Elderly cryptogenic ischemic stroke (IS) patients with embolic stroke of undetermined source (ESUS) have a high risk of recurrent IS (RIS) compared to other stroke subtypes. In young ESUS patients, different sources of embolism may be a cause and the risk of RIS remains not enough established. The aim was to assess and compare risk of RIS between ESUS and non ESUS patients <50 years.
The study set consisted of young acute IS patients <50 years enrolled in the prospective HISTORY (Heart and Ischemic STrOke Relationship studY) study registered on ClinicalTrials.gov (NCT01541163). In all analyzed patients, the brain ischemia was confirmed on CT or MRI. All patients underwent identical diagnostic protocol including TEE and long-term ECG-Holter. Cause of IS was assessed according to the ASCOD classification.

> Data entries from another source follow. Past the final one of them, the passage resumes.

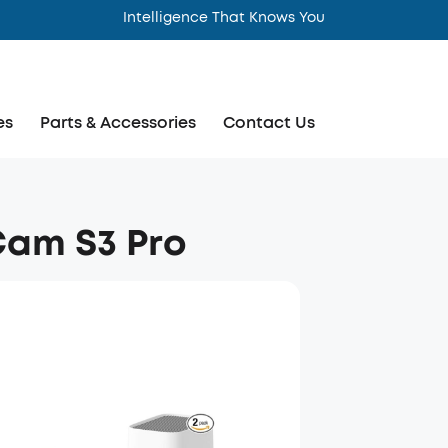
Intelligence That Knows You
es
Parts & Accessories
Contact Us
Cam S3 Pro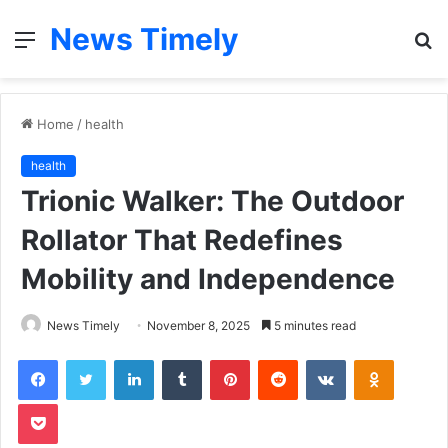
News Timely
Menu
S
fo
Home
/
health
health
Trionic Walker: The Outdoor
Rollator That Redefines
Mobility and Independence
News Timely
November 8, 2025
5 minutes read
Facebook
Twitter
LinkedIn
Tumblr
Pinterest
Reddit
VKontakte
Odnoklas
Pocket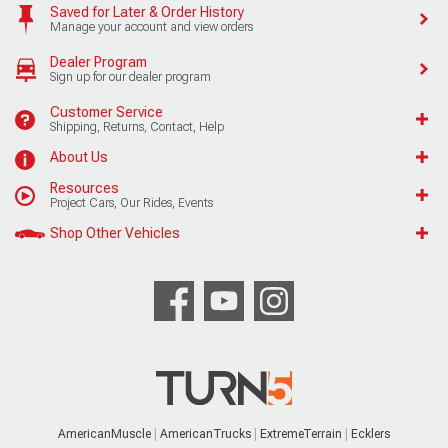
Saved for Later & Order History
Manage your account and view orders
Dealer Program
Sign up for our dealer program
Customer Service
Shipping, Returns, Contact, Help
About Us
Resources
Project Cars, Our Rides, Events
Shop Other Vehicles
AmericanMuscle
AmericanTrucks
ExtremeTerrain
Ecklers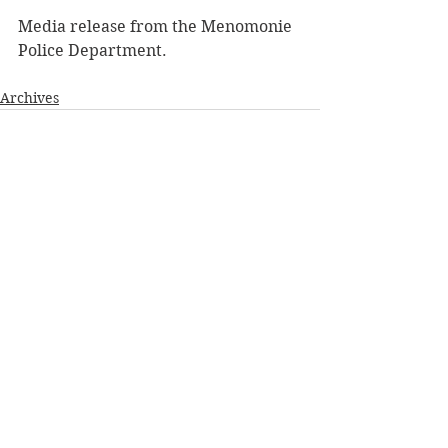
Media release from the Menomonie 
Police Department. 
Archives
See All
Recent Posts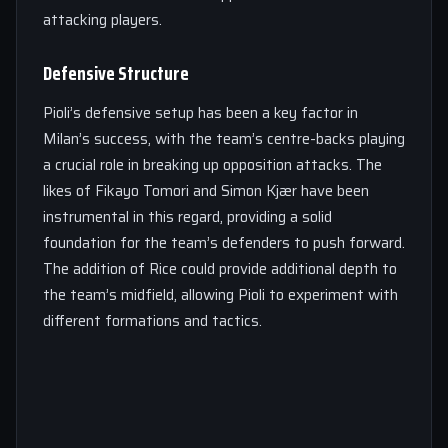
attacking players.
Defensive Structure
Pioli’s defensive setup has been a key factor in
Milan’s success, with the team’s centre-backs playing
a crucial role in breaking up opposition attacks. The
likes of Fikayo Tomori and Simon Kjær have been
instrumental in this regard, providing a solid
foundation for the team’s defenders to push forward.
The addition of Rice could provide additional depth to
the team’s midfield, allowing Pioli to experiment with
different formations and tactics.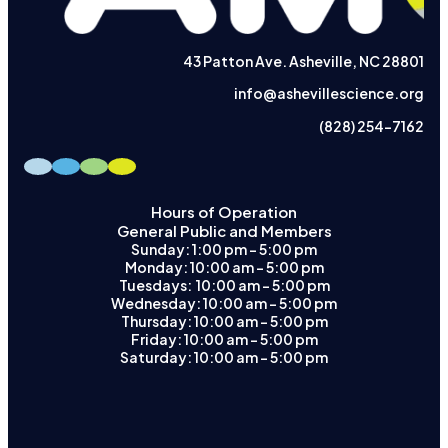
43 Patton Ave. Asheville, NC 28801
info@ashevillescience.org
(828) 254-7162
Hours of Operation
General Public and Members
Sunday: 1:00 pm – 5:00 pm
Monday: 10:00 am – 5:00 pm
Tuesdays: 10:00 am - 5:00 pm
Wednesday: 10:00 am – 5:00 pm
Thursday: 10:00 am – 5:00 pm
Friday: 10:00 am – 5:00 pm
Saturday: 10:00 am – 5:00 pm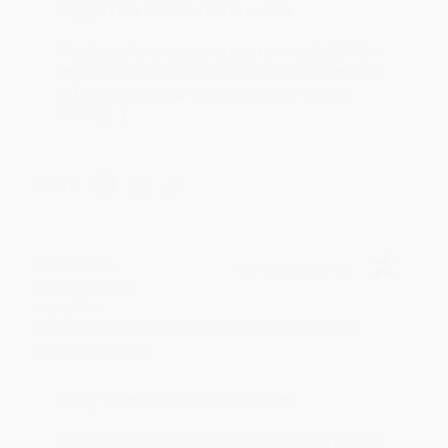
Reply from bulkbookstore.com
Thank you for your generous review, Judy! It is
an honor to work with you and we look forward
to brightening your day again soon! Happy
reading! :)
Share
BRENDA H.
Verified Customer
Aug 4, 2026
Customer service was very helpful getting my
account updated.
Reply from bulkbookstore.com
Thank you for taking the time to leave a review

Of 320 enrolled patients <50 years, 219 (68.4%) were identified as cryptogenic (119 males, mean age 41.4 ± 7.2 years) and 122 (38.1%) patients fulfilled the ESUS criteria. During the follow-up with a median of 34 months, three (2.5%) ESUS and 5 (5.2%) non-ESUS patients suffered from RIS (p = .471). One-year risk of RIS was 0.008 (95% CI: 0-0.025) for ESUS and 0.036 (95% CI: 0-0.076) for non-ESUS patients (p = .262).
The risk of RIS was very low in ESUS patients and did not differ from those with non-ESUS. Our finding may indicate that antiplatelet therapy can be effective in the secondary prevention in young ESUS patients if high-risk sources of embolization are excluded extensively.